L'eredità del redpilling in Matrix Resurrections
Dopo il primo Matrix il termine redpilling ha avuto una propria vita, finendo dove nessuno pensava. Ora Matrix Resurrections cerca di rivedere il tiro
Prendere la pillola rossa è quindi progressivamente diventato sinonimo di “approfondire”, poi “superare la narrazione dei media” e infine, attraverso una serie di meme e appropriamenti da parte dell’estrema destra americana, è diventato il sinonimo di non credere al femminismo e alla sua propaganda, ma accettare di vivere in un mondo dominato dalle donne, in cui gli uomini (le vittime) non possono lamentarsi. In quest’ottica redpilling è l’atto di svelare questa verità (solitamente tramite una galassia di siti che sfornano fake news a getto continuo) e redpilled è l’aggettivo di chi è stato convinto da queste idiozie che si vendono come grandi rivelazioni.

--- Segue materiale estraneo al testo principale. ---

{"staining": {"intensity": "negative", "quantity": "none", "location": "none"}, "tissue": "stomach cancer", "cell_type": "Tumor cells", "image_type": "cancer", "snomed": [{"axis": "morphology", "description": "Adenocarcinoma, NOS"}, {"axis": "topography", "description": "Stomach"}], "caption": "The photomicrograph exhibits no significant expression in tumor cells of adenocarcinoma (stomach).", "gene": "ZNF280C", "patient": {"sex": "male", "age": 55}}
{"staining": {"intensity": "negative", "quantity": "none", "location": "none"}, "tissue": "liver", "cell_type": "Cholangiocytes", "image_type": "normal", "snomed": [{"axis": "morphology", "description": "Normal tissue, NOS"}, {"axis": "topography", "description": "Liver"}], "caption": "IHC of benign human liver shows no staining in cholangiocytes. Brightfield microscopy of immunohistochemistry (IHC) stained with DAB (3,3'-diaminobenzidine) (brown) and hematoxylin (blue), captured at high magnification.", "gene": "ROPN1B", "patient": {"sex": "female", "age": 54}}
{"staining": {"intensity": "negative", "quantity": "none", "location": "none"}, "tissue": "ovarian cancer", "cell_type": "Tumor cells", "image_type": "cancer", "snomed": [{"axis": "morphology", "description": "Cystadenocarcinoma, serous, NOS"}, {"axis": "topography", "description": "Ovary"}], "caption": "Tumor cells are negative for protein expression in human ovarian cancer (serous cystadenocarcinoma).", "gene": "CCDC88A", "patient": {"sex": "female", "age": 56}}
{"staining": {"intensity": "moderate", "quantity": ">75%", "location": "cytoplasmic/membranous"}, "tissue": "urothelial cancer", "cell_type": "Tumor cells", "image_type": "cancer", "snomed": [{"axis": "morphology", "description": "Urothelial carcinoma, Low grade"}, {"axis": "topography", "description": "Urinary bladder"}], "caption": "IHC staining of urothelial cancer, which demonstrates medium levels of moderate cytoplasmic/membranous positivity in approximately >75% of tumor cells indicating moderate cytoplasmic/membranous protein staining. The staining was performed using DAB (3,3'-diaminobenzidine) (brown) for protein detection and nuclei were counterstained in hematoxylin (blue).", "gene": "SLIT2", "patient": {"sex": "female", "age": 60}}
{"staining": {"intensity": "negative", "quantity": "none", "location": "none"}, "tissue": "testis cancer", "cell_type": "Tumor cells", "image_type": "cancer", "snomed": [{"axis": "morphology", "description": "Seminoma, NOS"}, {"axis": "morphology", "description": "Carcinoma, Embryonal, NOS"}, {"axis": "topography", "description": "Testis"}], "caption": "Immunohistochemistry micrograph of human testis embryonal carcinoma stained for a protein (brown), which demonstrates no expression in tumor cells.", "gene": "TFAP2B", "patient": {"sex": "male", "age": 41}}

Il nuovo Matrix Resurrections nel suo essere metacinematografico e rappresentare la vita fasulla (perché frutto di simulazione) di un programmatore di un videogioco chiamato Matrix che poi è il film del 1999, è conscio di questo esito del termine redpilling. Nessuno lo dice apertamente nonostante poi si parli senza remore di altri elementi tecnici del film come il bullet time, ma ad un certo punto l’Analista, il personaggio interpretato da Neil Patrick Harris, fa riferimento a “I fatti non tengono conto dei tuoi sentimenti”, che è uno dei mantra di quella stessa destra americana. L’Analista in parole povere ragiona in quella maniera lì, abbraccia quella sottocultura. E in un certo senso il film cerca di riprendersi l’uso della pillola rossa.
L’idea molto diffusa che ci sia un complotto, che ci siano false notizie che creano una visione distorta della realtà, che ci sia tutto un mondo di menzogne mainstream da combattere è abbracciata anche dalle élite (negli Stati Uniti poi un presidente e un partito ne hanno fatto un mantra), quella del risveglio grazie alla pillola rossa è diventata la narrazione dominante di chi vuole raggiungere l’opposto, cioè di chi vuole continuare a creare una realtà finta per i propri interessi. E questo racconta Matrix Resurrections, che ci facciamo noi da soli ogni giorno la nostra Matrix credendo a falsi liberatori (falsi Morpheus), che Neo pensa di esserne fuori, di essere l’artefice del videogioco e invece si imbottisce ogni giorno di manciate di pillole blu (l’immagine più bella del film).
Non che tutto questo abbia qualche speranza di essere compreso da chi è invasato dalla cultura dello svelamento dei complotti. Né che poi tutto ciò possa realmente annullare la sottocultura che involontariamente è stata fomentata dal primo film, questo tipo di movimenti sarebbero antistorici (come quando Oliver Stone con il secondo Wall Street voleva distruggere il fatto che il suo villain Gordon Gekko fosse diventato un mito per molti), ma se non altro il più metacinematografico dei lavori delle Wachowski non è impermeabile a tutto questo. Anzi ne tiene conto.